The latissimus dorsi muscles form a broad sheet of muscle that covers a large area of your back. They arise from the upper rim of the back of the pelvis, or ilium, and from the spine and connective tissue of the lower back, and attach to the upper arm bone, or humerus. When the lats contract, they pull your arms backward, downward and inward toward the side of your chest, as in the action of a pullup.
Side bending while reaching your arm overhead will stretch the lat muscle on the opposite side. You can perform these stretches either standing or sitting. For the standing variation, place your feet wider than shoulder-width apart. Place your right hand on your right hip and raise your left arm overhead. Bend to your right side, reaching your left arm to the right. Lift your left shoulder toward your ear to increase the stretch.
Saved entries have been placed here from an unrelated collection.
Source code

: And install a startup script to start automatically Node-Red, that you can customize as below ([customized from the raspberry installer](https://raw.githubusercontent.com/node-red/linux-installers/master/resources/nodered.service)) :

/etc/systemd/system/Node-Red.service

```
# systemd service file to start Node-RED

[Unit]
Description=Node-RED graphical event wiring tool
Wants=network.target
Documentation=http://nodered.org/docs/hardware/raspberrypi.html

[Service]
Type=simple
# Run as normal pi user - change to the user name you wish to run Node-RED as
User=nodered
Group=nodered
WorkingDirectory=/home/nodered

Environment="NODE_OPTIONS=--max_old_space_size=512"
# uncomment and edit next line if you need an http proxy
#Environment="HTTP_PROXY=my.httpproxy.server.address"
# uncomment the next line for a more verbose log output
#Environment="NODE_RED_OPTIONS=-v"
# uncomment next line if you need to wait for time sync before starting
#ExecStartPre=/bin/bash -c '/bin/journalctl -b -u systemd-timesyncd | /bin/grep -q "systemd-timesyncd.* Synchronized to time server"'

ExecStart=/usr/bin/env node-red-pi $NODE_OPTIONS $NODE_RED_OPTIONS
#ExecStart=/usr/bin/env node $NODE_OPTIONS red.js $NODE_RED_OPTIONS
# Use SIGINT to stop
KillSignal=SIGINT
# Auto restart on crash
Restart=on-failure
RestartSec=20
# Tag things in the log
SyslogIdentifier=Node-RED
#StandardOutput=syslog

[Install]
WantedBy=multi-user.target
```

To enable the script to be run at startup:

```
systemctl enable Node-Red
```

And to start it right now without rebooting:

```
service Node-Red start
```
Repeat, switching sides. For a seated version of the stretch, sit cross-legged on a mat. Place your right hand on the floor behind you and reach your left arm overhead. Lean to your right, again lifting your left shoulder to intensify the stretch. Repeat on the other side.
Bent-Over Lat Stretch
The bent-over lat stretch resembles the Child's pose in yoga. Kneel with your shins resting on a mat. Place the tops of your feet on the mat, with your toes pointed. Lower your hips toward your heels and rest your forehead on the mat. Lengthen your arms alongside your ears, with your forearms on the floor. Reach your hands as far forward as possible, until you feel a stretch along the sides of your chest.
Warm muscles stretch more easily and safely than cold muscles. Warm up your entire body with light aerobic exercise before stretching. To warm up the lats, include dynamic movements of your arms and shoulders. The American College of Sports Medicine recommends stretching at least two to three days per week. Ideally, stretch daily. Hold stretches for 10 to 30 seconds and repeat stretches two to four times. Only stretch to the point of tightness, never to the point of pain.